Other municipalities in the province were forced to raise property taxes to such an extent, they essentially negated the province’s 30% income tax cut (London is an example of this), but only Toronto was singled out with a property tax cap tying the hands of council in meeting its obligations. Why was this the case? The only explanation I can come up with is either that Toronto’s problems were so much more pressing, and the demand for increased revenues (and the taxes to support them) so much stronger he felt he had to intervene to protect the appearance of his tax cut, or it could have been the presence of all that media near Toronto City Council ready to be presented with a tableau of the unintended consequences of the Common Sense Revolution. It may have been an act of self-defence rather than malice, but it started the ball rolling. As I said in my assessment of Mel Lastman’s handling of his term as mayor of Toronto, with taxes capped and no powers available to control spending, the city had little choice but to dip into its reserves, producing the fiscal mess the city now faces.
Although Ernie Eves didn’t do as much damage to the fiscal health of Toronto, I am even less happy about his time in office. The fact that the damage was lighter was only because he didn’t have as much time. When Harris left, replaced by Ernie Eves, gone was the revolutionary fervour that said that we were going to govern differently and give Ontarians something new. In its place was a cynical dogmatism that cared more about ensuring re-election than fixing the problems of all Ontarians.
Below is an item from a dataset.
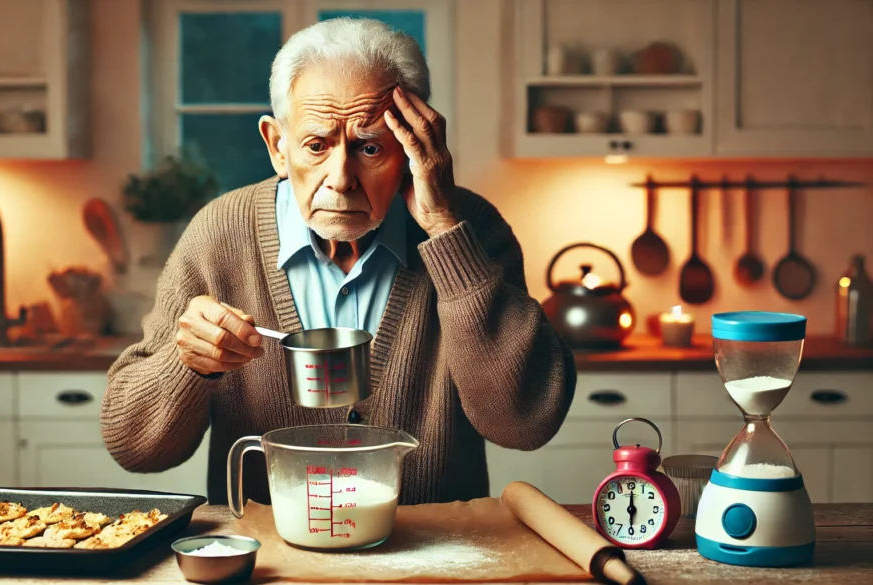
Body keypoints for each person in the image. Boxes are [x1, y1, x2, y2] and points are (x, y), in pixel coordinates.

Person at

Mike Harris honestly believed in his policies, and he sought to have them apply for the benefit of all Ontarians, rather than tailor them to various constituencies as a vote-gaining scheme like Ernie Eves did. His tax cut was a tax cut for all (unfortunately, nobody explained to him that 30% of zero is still zero), and not a mortgage benefit that disproportionately favoured Conservative-sympathetic voters in the suburbs of Toronto and wrote off the renters in the centre city.
Still, I feel that Mike Harris merely exacerbated the problems Toronto was experiencing at the time, he wasn’t their cause. The city was in rough shape before he came into office, and it is worth asking why. His predecessors have legacies too, and opportunities that they missed to prevent the current malaise.